We have to index and search ~15-17B small documents a day. Cluster consist of 24 data nodes (12 servers with 2 ES instances each = 24 data nodes). Each shard is around 30GB on disk (48 shards) and around 55GB (24 shards). Smaller shard number worse in terms or rebalance time and awful for recovery time.
As we have a problem with bulk queue (link) there was assumption is that index writer is single threaded for a shard and shard number should be closer to number of concurent bulk indexing threads. Another assumption was what we hit into some lucene limit in document count per shard so indexing latency increases.

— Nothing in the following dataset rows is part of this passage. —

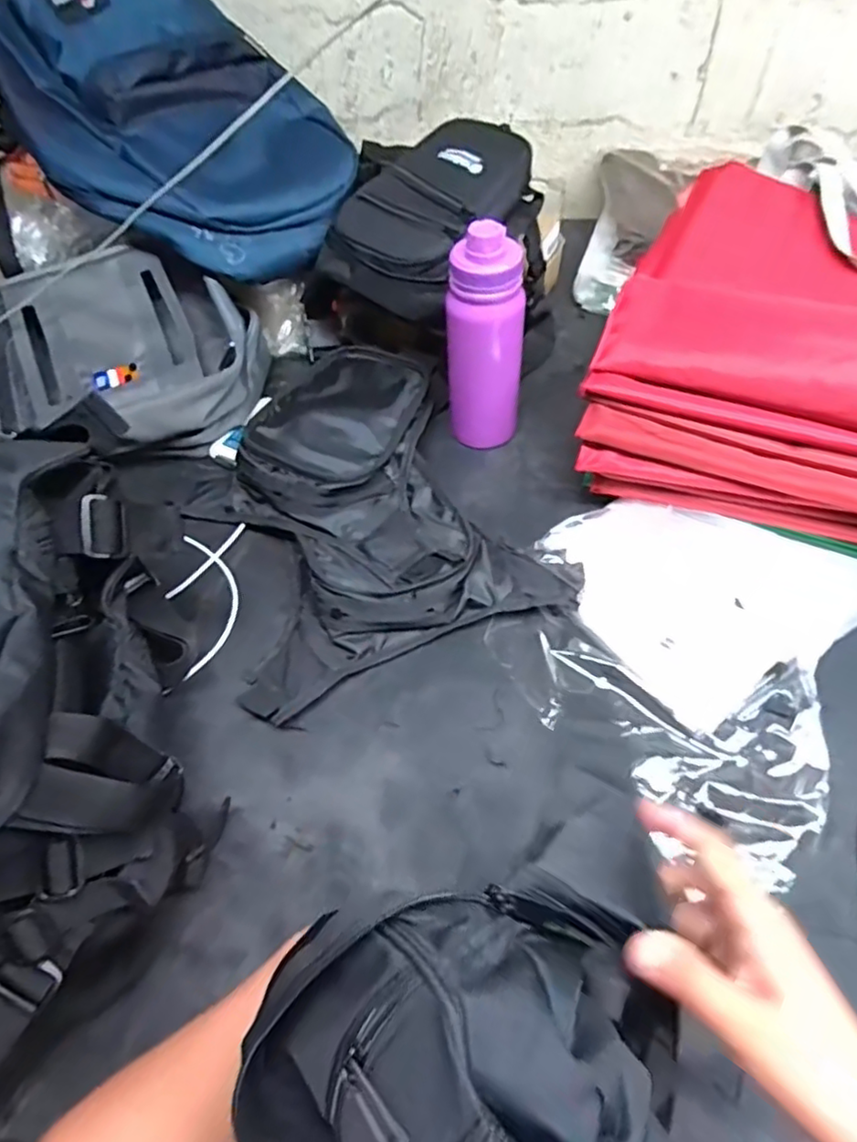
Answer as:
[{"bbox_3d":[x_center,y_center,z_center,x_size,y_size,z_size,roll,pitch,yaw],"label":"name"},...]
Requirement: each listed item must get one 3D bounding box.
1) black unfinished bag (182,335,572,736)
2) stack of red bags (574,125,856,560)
[{"bbox_3d":[-0.089,-0.078,0.653,0.309,0.060,0.412,-22,54,-12],"label":"black unfinished bag"},{"bbox_3d":[0.411,-0.252,0.657,0.391,0.190,0.473,16,56,16],"label":"stack of red bags"}]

As for refresh interval and other index settings:
"settings": {
"index": {
"codec": "best_compression",
"refresh_interval": "30s",
"bloom": { "load": "false" },
"number_of_shards": "48",
"number_of_replicas": "1",
"store": {
"throttle": { "type": "none" }
},
"merge": {
"policy": {
"reclaim_deletes_weight": "0.0"
}
},
"mapper": {
"dynamic": "false"
},
"ttl": {
"disable_purge": "true"
}
}
}
We use 2.1.2 (this guide a little outdated) and try different approaches and settings but always open to all advices.
As for 20K we are still try to fugure out best setting, it was set at 1.7.x and worked well. Now we will try no change it and see if there be any change.